While many of us rarely pass up on the opportunity to enjoy reruns of The Fresh Prince of Bel-Air on a lazy day, for the star of the classic comedy, he’d rather not watch himself during his acting beginnings.

Sure, the hit NBC show helped to propel Will Smith into megastardom, but he said that looking back at early episodes of the series makes him want to cringe. As he explained during an interview while visiting Graham Norton’s U.K. talk show, he started out as a rapper, not an actor. Because of that, Smith said he sees all the glaring errors in his acting skills when he  watches his character’s beginnings in the Banks household, dating back to 1990.

“It was my very first role and I was very, very focused on being successful so I learned the whole script and everyone else’s lines,” Smith, now 49, said about his early attempts at playing the fictionalized version of himself. “If you watch the first four or five episodes you can see I’m mouthing other people’s lines. It’s terrible and I can’t bear to watch it.”
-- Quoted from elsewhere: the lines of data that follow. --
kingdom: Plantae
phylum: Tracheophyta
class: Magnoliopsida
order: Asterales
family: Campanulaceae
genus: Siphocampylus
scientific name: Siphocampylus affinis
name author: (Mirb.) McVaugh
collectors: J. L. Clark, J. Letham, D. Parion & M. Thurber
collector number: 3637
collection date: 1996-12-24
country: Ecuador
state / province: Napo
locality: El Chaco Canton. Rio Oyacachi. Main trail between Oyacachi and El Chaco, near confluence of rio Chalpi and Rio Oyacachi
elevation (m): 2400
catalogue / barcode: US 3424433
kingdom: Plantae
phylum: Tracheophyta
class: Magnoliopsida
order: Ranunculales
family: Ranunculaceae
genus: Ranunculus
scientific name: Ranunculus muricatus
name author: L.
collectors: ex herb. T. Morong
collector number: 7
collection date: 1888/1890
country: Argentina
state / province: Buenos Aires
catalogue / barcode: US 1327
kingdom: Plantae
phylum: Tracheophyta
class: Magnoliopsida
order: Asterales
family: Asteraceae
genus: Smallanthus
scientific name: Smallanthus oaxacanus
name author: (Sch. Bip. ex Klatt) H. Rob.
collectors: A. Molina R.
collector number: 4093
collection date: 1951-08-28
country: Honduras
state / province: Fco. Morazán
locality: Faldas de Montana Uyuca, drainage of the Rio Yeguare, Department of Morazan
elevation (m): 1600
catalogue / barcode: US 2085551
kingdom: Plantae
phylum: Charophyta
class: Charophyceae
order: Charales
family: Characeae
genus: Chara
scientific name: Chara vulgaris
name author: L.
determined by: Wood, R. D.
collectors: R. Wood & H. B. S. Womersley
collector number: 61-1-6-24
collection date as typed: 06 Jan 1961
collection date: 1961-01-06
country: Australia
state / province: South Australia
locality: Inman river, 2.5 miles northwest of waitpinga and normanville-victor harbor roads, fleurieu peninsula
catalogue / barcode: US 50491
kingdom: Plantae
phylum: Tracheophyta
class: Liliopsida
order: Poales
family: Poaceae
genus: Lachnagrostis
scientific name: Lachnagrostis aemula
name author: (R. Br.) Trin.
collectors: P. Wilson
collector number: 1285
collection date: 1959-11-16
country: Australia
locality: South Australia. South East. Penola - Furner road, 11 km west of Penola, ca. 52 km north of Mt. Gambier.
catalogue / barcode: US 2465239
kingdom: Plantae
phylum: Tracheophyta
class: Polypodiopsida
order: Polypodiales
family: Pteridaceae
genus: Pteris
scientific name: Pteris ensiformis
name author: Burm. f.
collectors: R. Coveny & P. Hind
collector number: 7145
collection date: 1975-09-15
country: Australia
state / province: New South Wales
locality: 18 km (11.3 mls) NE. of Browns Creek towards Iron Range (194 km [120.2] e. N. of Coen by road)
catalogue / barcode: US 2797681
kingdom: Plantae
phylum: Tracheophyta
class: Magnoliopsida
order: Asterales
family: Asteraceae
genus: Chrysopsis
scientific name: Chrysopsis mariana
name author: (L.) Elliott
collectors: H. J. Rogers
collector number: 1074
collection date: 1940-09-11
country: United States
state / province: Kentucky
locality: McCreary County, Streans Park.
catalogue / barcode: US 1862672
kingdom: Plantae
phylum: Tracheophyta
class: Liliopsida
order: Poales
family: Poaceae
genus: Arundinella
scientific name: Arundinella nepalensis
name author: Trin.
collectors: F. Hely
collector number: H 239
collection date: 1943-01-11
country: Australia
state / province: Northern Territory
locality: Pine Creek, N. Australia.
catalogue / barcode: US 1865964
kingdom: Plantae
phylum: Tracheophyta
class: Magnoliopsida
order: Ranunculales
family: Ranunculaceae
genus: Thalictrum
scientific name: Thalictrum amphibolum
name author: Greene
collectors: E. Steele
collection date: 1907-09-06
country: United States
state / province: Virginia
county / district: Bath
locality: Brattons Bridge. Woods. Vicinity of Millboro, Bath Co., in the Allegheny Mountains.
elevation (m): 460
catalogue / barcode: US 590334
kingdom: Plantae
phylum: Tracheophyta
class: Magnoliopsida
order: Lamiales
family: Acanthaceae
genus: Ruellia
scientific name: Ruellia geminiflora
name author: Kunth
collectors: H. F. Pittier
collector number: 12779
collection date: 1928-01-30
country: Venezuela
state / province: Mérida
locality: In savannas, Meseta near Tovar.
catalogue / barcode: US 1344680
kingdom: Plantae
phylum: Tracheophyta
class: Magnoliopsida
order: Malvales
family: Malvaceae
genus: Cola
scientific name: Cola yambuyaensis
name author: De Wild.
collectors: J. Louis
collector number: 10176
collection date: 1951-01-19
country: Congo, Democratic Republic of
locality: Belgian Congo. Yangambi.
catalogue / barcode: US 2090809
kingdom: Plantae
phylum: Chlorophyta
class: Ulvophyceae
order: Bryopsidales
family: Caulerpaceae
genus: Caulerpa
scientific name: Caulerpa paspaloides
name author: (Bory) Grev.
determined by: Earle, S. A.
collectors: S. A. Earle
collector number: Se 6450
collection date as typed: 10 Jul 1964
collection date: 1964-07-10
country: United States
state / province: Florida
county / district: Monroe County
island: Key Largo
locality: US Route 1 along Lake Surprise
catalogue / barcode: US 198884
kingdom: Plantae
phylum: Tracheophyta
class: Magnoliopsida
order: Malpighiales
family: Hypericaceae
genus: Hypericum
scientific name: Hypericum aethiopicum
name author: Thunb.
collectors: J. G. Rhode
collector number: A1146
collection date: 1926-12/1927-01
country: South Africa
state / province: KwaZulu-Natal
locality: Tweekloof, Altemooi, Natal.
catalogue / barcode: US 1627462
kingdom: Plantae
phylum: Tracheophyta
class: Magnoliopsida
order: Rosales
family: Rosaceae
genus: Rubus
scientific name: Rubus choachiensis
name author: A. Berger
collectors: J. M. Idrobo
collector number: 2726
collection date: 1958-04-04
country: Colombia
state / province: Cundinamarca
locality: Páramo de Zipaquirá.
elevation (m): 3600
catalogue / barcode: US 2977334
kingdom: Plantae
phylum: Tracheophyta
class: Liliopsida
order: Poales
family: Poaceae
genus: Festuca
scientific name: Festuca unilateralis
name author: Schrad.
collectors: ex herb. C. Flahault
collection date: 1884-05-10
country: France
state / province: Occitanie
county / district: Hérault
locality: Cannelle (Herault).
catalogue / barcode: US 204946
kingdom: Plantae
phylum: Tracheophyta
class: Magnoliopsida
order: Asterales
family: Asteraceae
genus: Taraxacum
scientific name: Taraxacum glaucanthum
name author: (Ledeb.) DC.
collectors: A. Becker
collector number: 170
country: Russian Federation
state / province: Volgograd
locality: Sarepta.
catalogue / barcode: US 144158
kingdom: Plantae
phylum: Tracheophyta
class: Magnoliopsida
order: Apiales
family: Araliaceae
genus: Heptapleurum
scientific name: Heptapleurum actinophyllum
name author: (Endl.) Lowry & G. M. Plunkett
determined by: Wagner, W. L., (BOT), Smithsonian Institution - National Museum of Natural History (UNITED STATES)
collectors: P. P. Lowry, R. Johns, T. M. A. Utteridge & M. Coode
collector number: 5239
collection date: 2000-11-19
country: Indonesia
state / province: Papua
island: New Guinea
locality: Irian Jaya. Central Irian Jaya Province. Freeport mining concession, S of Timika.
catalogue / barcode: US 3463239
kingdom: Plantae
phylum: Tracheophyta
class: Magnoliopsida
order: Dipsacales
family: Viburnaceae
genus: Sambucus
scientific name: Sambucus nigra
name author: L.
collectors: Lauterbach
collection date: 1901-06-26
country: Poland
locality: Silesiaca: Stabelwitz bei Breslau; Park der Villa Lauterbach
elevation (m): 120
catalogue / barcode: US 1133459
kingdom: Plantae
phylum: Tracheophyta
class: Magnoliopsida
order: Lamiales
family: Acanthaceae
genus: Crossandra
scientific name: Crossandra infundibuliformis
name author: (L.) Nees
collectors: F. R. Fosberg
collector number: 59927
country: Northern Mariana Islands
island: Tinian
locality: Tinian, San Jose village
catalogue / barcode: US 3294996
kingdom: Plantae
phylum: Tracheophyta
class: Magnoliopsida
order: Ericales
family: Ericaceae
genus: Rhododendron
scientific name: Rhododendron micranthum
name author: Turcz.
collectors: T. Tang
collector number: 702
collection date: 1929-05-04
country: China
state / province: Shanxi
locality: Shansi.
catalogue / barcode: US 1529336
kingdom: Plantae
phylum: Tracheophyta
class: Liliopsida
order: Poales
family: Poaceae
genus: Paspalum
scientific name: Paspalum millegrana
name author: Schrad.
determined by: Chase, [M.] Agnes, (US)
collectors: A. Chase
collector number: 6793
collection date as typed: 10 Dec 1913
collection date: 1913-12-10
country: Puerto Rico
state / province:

There have been constant conversations about whether or not a Fresh Prince of Bel-Air reboot would ever happen, and while some cast members were excited about the idea, co-star Alfonso Ribeiro said he didn’t think it would work without James Avery, who played Phillip Banks.

But if you ask Smith now, he doesn’t rule out the idea entirely.

“There have been talks with people about doing something,” he told The Sun while promoting his new Netflix film, Bright. “I think it would be cool if they did it and go down memory lane again.”

But considering that Uncle Phil was between the ages of 45 and 50, at this point in Smith’s life, he joked to Norton that he might be better suited to play the patriarch a second time around.

“Man, I’d have to be Uncle Phil in that one now I’m nearly 50!”